2024年 4月 26日 (金)

外岡秀俊の「コロナ 21世紀の問い」(29) 米国はバイデン政権下で分断を克服できるか

124年前の選挙とトランプ登場との共通性

   古矢さんはここで、124年前、つまり1896年の大統領選と今回の選挙との比較について話してくださった。これは共和党のウィリアム・マッキンリーが、民主党などをバックとするウィリアム・ジェニングス・ブライアンを破った選挙で、「政党時代」の掉尾を飾る選挙になった。

   古矢さんがこの選挙に注目するのは、民主党が南部だけでなく、中西部から南東部にかけての「バイブル・ベルト」や中西部北側の「グレイン・ベルト」のそれまで共和党の牙城だった地域にも食い込んできたからだ。つまりそれまで固定されたかに見えた2大政党の「指定席」が大変動を起こす兆候である。

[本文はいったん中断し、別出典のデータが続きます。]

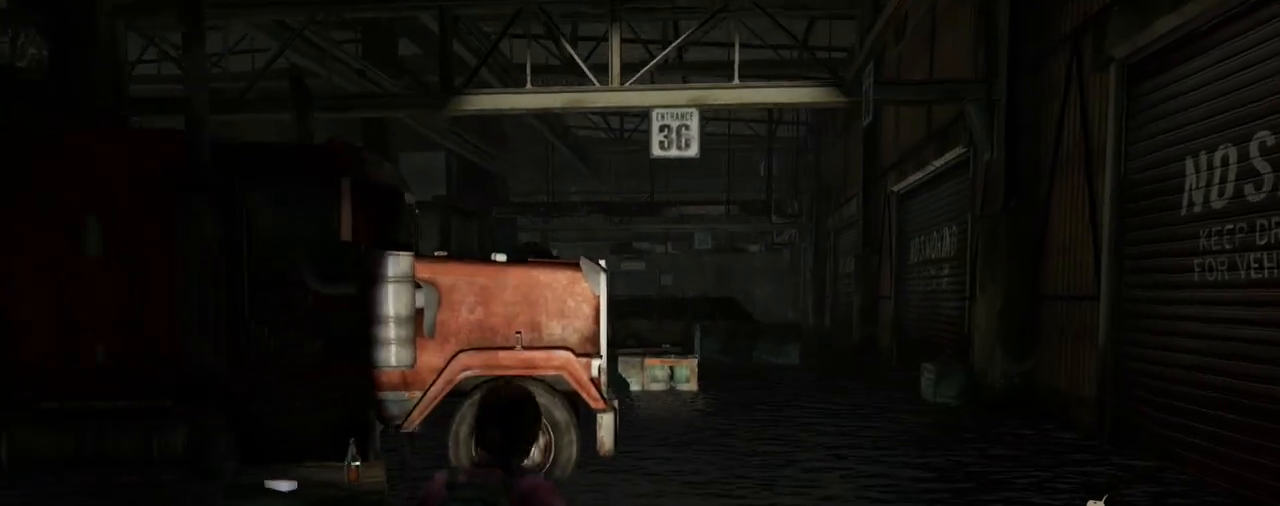
{"buttons": ["L2"], "left_stick": "up", "right_stick": "center", "events": []}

「当時と今回の二つの選挙に共通するのは、その背景にそれまで米国経済の根幹を支えてきた産業構造の転換がある、ということです」

   19世紀の米国を支えた産業は農業であり、フロンティアを目指して西進する進取の精神に満ちた開拓の独立自営農民が、アメリカのヒーローだった。しかし南北戦争後、急速に工業化が進むアメリカでは、農業発展は停滞し、逆に石油や鉄鋼、造船、自動車、電気などの重厚長大型の産業が育っていく。「第2次産業革命」である。今や衰退産業となった農業の担い手である西部、南部の農民は、農産物の貯蔵や輸送に過大な運賃を請求する倉庫会社や鉄道会社と対立し、農産物価格の低下を招く連邦政府の通貨政策や大量の移民を受け入れる太平洋岸、工業化が進む大西洋岸の都市を敵視し、各地で抵抗運動や反乱を起こした。

   古矢さんはその構図が、2016年のトランプ政権誕生の背景によく似ていると指摘する。21世紀の場合、衰退したのはかつて20世紀の米国を支えた鉄鋼、自動車、造船などの重厚長大産業であり、その衰退の象徴が「ラストベルト」だった。

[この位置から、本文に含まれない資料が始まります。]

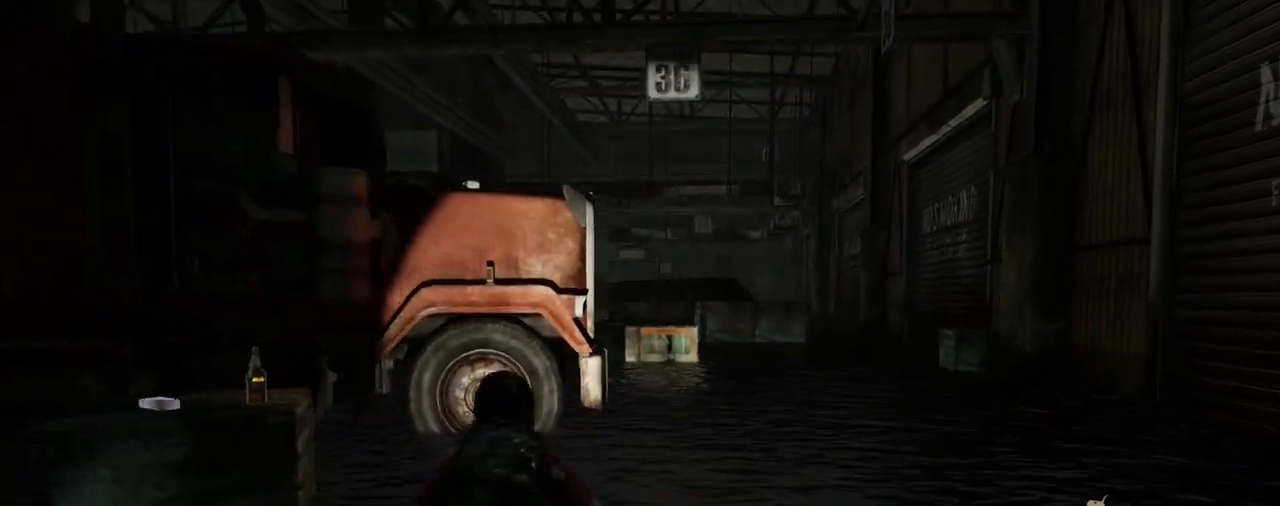
{"buttons": ["L2"], "left_stick": "up", "right_stick": "left", "events": [[183, "right_stick", "left"]]}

   代わって上り坂にあるのは、太平洋岸に本拠を置くIT産業や宇宙産業、生命科学であり、大西洋岸のウォール・ストリートを中心とする金融業だ。皮肉にも、製造業から金融業への転換を図ったのは、1981年に政権の座に就いた共和党のロナルド・レーガン大統領だったが、トランプ氏はこの転換によって長期衰退を余儀なくされたかつての製造業中心地域「ラストベルト」に攻勢をかけ、「忘れられた労働者」に「偉大なアメリカを取り戻そう(MAGA)」と訴え、その票を掘り起こした。

   衰退産業の担い手とは、かつて政府が国策として厚遇した中産階級でもある、と古矢さんはいう。たとえば19世紀、リンカーン大統領は1862年にホームステッド法を制定した。これは未開発の土地、一区画当たり160エーカー(約65ヘクタール)を無償で農民に払い下げるもので、これによって西部開拓に拍車がかかった。各州は農業大学を設立し、最新の農業技術を農民に分かち与えた。こうした国策によって、19世紀アメリカの農民を中核とする中産階級社会が形成された。しかし19世紀末には、この農本主義的世界が広範な産業主義の流れの中で衰退に向かってゆく。

   20世紀にアメリカを支えた製造業の労働者たちは、第2次大戦では兵士としてヨーロッパ、アジアの戦線を担って戦った。これに報いるべくルーズベルト大統領はすでに戦時中に、GI法(復員兵援護法)を成立させ、復員軍人に保証付き住宅ローンや職業訓練、大学の学資援助などを提供し、民間人として産業の現場に戻るまで、彼らを側面から支えた。続くトルーマン大統領もまた朝鮮戦争の復員兵士に報いるべく、同様の立法により政府援助を与えている。世界の製造業の4割から5割を米国が占めたという時代だ。かつての農民のように、彼ら製造業の労働者たちは戦後アメリカの中産階級の豊かな生活を享受するとともに、誇りと自信をもって社会の中枢を担っていた。

   しかし、脱工業化社会の到来に伴い1970年代以降半世紀にわたり、そうした彼らの暮らしは傾き、中産階層としての誇りも失われてきたという背景を抜きにしては、今回トランプ氏が7300万票も得た理由は理解できない。古矢さんはそう指摘する。